Le Devoir, c'est moi - Le lien entre les idées et le «vrai monde»

Faire partie du Devoir, c'est y travailler, l'appuyer, le lire assidûment. De cette communauté, qui s'est construite depuis 100 ans, nous avons retenu quelques portraits, que nous continuons de vous présenter jusqu'à la fin de notre centenaire. Aujourd'hui, une professeure de philosophie pour qui Le Devoir enrichit l'enseignement.
Le philosophe haut perché sur sa branche, la tête plantée dans le nuage des idées, bien peu pour Emmanuelle Marceau. Pour cette jeune professeure de philosophie du cégep du Vieux-Montréal, qui ne saurait évidemment se passer du monde des idées, l'intérêt réside surtout dans leur application. Ou, plutôt, dans leur utilité pour guider l'action, ici, maintenant. Et Le Devoir n'est pas étranger à cette démarche...La philosophie chez Mme Marceau fait donc le saut de Rhodes, de la pensée à l'action. Un saut que lui a d'abord inspiré Gandhi, son philosophe fétiche, lors de ses études en droit à McGill, avant qu'elle ne bifurque vers la philosophie à la maîtrise. «Je m'intéressais aux fondements du droit. Au rapport entre le droit et la moralité. Ça m'a amenée aux concepts de paix, de justice, puis à Gandhi... pour réaliser qu'il avait lui aussi fait des études en droit, en Angleterre!»
«Je me suis beaucoup identifiée à ses valeurs, poursuit la professeure, qui se définit surtout comme une pragmatique. Ce désir de changement, de justice, cette façon simple de chercher un mode de vie en harmonie avec les gens, la nature. Au niveau éthique, c'est une figure très parlante entre le "dire" et le "faire".»
Le spectre philosophique de Gandhi plane toujours sur le travail d'Emmanuelle Marceau, car en plus de donner les trois cours obligatoires de philo au cégep, elle est membre de la Chaire d'éthique appliquée à l'Université de Sherbrooke. L'éthique appliquée, qu'elle définit comme la «réflexion en situation pour trouver des solutions applicables». Décidément ancrée dans le «vrai monde », elle enseigne également la médiation interculturelle dans cette même université et s'occupe du dossier «Éthique de la recherche» à l'Association pour la recherche au collégial.
L'éducation à la citoyenneté
C'est là que s'insère Le Devoir, quelque part entre la pensée et l'action. Et dans la salle de cours. Emmanuelle Marceau pige volontiers dans les pages du quotidien de la rue De Bleury — et d'autres aussi, confesse-t-elle — pour éduquer ses ouailles. «Je suis une boulimique de l'actualité et je défends sa pertinence dans l'enseignement de l'éthique et de la philosophie. C'est utile pour s'informer, mais aussi pour réfléchir aux questions qui nous préoccupent.» Comment? En évaluant par exemple les étudiants de la façon suivante: sélectionner un article, soulever une question éthique et y réfléchir en faisant des liens avec la matière apprise dans le cours.

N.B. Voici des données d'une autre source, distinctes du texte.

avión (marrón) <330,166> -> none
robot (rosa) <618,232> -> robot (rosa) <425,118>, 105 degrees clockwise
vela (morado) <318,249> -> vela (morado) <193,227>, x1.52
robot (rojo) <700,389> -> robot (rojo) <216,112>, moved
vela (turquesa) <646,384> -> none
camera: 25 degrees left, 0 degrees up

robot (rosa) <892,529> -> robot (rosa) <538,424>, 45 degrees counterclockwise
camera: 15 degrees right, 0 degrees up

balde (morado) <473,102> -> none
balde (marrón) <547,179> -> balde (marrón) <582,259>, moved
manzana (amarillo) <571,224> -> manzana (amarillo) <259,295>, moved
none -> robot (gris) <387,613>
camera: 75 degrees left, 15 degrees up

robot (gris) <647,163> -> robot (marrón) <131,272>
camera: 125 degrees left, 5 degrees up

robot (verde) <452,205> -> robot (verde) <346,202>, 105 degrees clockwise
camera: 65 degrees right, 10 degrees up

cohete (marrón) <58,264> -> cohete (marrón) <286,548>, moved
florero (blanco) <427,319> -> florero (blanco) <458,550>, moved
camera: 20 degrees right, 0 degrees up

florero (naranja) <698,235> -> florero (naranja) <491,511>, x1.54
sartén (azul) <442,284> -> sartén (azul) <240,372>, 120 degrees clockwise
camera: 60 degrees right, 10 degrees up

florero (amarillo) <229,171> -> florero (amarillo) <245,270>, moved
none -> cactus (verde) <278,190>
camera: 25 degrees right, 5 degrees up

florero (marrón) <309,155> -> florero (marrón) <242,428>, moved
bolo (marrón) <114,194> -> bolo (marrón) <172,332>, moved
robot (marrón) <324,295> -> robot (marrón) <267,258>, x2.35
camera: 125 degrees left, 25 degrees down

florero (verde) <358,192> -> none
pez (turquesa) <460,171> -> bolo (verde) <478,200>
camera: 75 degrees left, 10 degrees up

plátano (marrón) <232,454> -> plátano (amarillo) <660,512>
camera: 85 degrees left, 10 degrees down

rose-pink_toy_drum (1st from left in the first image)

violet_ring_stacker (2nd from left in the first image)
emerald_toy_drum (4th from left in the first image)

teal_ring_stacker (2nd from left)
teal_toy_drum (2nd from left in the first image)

Il n'est pas rare non plus que l'actualité s'invite de façon moins formelle entre les murs du cégep. La lecture bien personnelle du Devoir le samedi, chez Mme Marceau, peut très bien aboutir dans le cours du lundi matin si un article s'est montré inspirant. Quels types d'articles? Sur quels sujets? «C'est extrêmement varié, assure-t-elle. Des nouvelles, des éditoriaux, des textes d'opinion...» Sans oublier, bien sûr, Le Devoir de philo. «C'est ce qui me permet de montrer aux étudiants que la philosophie, ce n'est pas qu'un cours obligatoire au cégep!»
Mais faire circuler des articles de journaux dans la salle de cours n'est pas qu'une façon d'atteindre les objectifs inscrits dans le haut du syllabus. Pour celle qui a rédigé son mémoire de maîtrise sur le cours d'éducation à la citoyenneté au secondaire, initier ses étudiants du cégep à la lecture d'un quotidien est un peu comme... les éduquer à la citoyenneté. «On pense que tout le monde lit les journaux, mais ça ne va pas de soi... Pour plusieurs, au cégep, c'est assimilé, mais ce n'est pas la majorité.»